Planalto se vê hoje com pouca ascendência sobre Congresso e vulnerável às demonstrações de força da cúpula peemedebista
A impressão que se tem é que, a cada dia que passa, surge um novo e grave problema a enfrentar. A penosa agenda da reconstrução da economia continua em aberto. Não parece ter fim. A combinação perversa de recessão, aceleração inflacionária, insustentabilidade fiscal e desequilíbrio externo — agravada pelas crises da Petrobras e do setor elétrico — vem-se desdobrando em vasto leque de problemas específicos de solução assustadoramente difícil. E quanto mais nítidas se tornam as reais proporções do desafio que o país tem pela frente, mais preocupantes parecem a fragilidade e o despreparo do governo para levar adiante a reconstrução que se faz necessária.
O que mais impressiona é que, diante dessa agenda tão pesada, o Planalto se tenha permitido dilapidação tão devastadora de seu capital político em menos de 90 dias do segundo mandato. Na esteira das retaliações que se seguiram à desastrosa tentativa de tornar o governo menos dependente do PMDB, o Planalto se vê hoje com pouca ascendência sobre o Congresso e perigosamente vulnerável às demonstrações de força da cúpula peemedebista.
Não é só pela extensão da perda do apoio parlamentar que a dilapidação de capital político pode ser aferida, mas também pela vertiginosa deterioração da imagem da presidente e da avaliação do seu governo, evidenciada pelas pesquisas de opinião, e pela surpreendente escala das manifestações de 15 de março.
Não bastassem todas essas dificuldades, o governo se vê agora envolvido num grande embate federativo em campo aberto, em torno da renegociação das dívidas dos governos subnacionais com a União.

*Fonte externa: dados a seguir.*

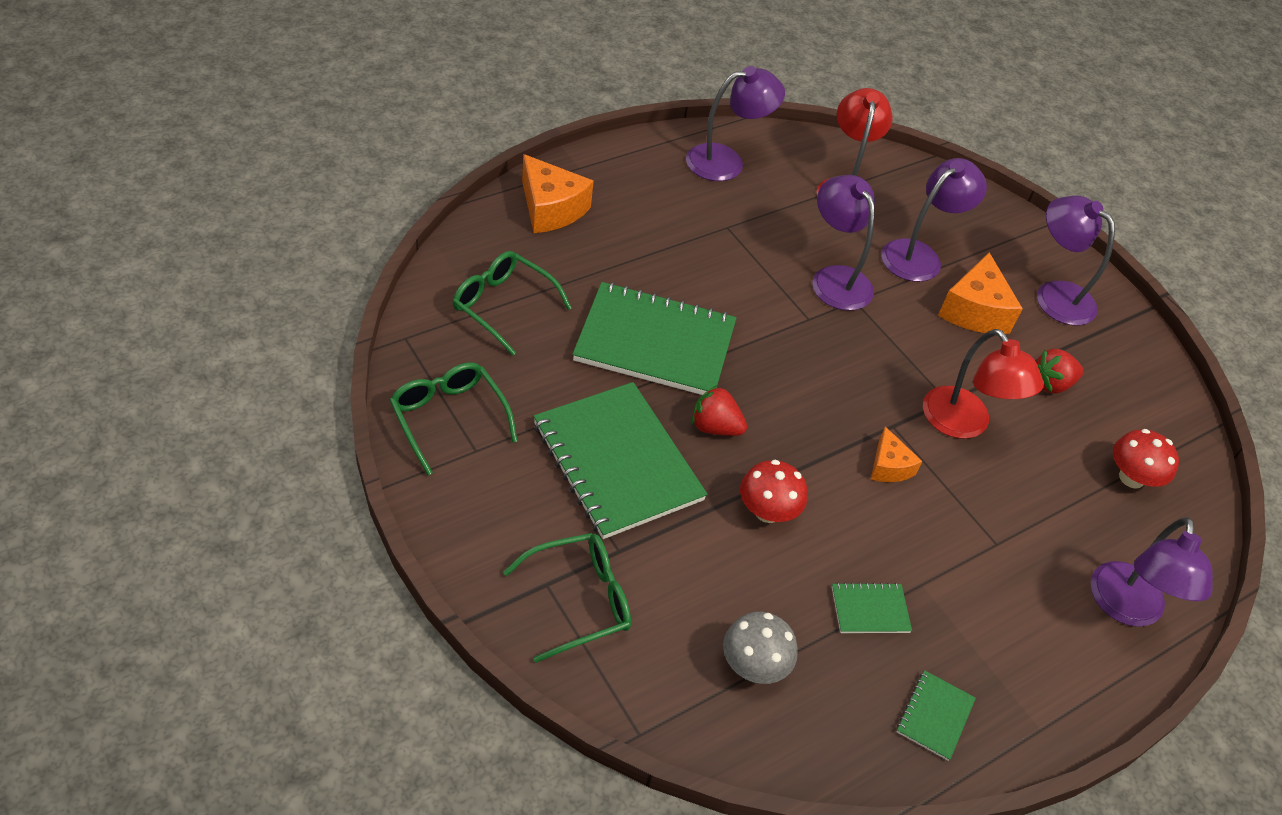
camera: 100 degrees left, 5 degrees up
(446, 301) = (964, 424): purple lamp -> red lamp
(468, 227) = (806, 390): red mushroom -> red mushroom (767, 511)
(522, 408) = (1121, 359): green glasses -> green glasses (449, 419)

Tendo concordado em abrir a caixa de Pandora dessa renegociação no final do primeiro mandato, para propiciar alívio fiscal sob medida a prefeitos aliados, o Planalto percebe, afinal, que não tem como fechá-la, por mais que, agora, lhe pareça que a distribuição de benesses seria, a esta altura, “absolutamente inconsequente”.
Diante da disposição do Congresso de exigir que a União conceda as reduções de dívidas pleiteadas pelos governos subnacionais, é difícil que, com a simples alegação de que “nós estamos fazendo um imenso esforço fiscal” e “não temos condições de fazer essa despesa agora”, a presidente possa comover a ampla frente parlamentar mobilizada para dar apoio à medida. É mais um revés para o ajuste que se faz necessário nas contas públicas. Um novo e grande esqueleto a ser debitado ao surto de irresponsabilidade fiscal que marcou o primeiro mandato da presidente Dilma.
Nada disso tira o mérito do esforço de ajuste fiscal que vem sendo comandado pelo ministro Joaquim Levy. Muito pelo contrário. Especialmente quando, depois de tantos anos, o ajuste vem afinal respaldado por um discurso econômico que faz sentido. Mas há que se perceber com clareza a dura realidade que vem sendo enfrentada. A montagem da coalizão requerida para a aprovação das medidas no Congresso avança com inegável dificuldade. É bem possível que a aprovação não ocorra antes de junho. E não se sabe em que extensão as medidas serão afinal desfiguradas.
Nesse quadro, cada esqueleto e cada revés, como o da renegociação forçada das dívidas dos governos subnacionais com a União, levantam dúvidas adicionais sobre as limitações do esforço de ajuste fiscal em curso. É bem sabido que, mesmo que a meta de 1,2% do PIB para o superávit primário seja rigorosamente cumprida, a dívida bruta do setor público, como proporção do PIB, deverá mostrar nova e expressiva elevação em 2015. E quanto maiores os esqueletos desenterrados ao longo do ano, maior será tal elevação.
Para que a sustentabilidade fiscal possa ser restaurada, o esforço de 2015 terá de ser só o primeiro passo de um processo mais longo e ambicioso de ajuste fiscal, que perdure pela maior parte do atual governo. E é isso que continua pouco crível, tendo em vista a falta de convicção da presidente e a alarmante fragilização política do Planalto.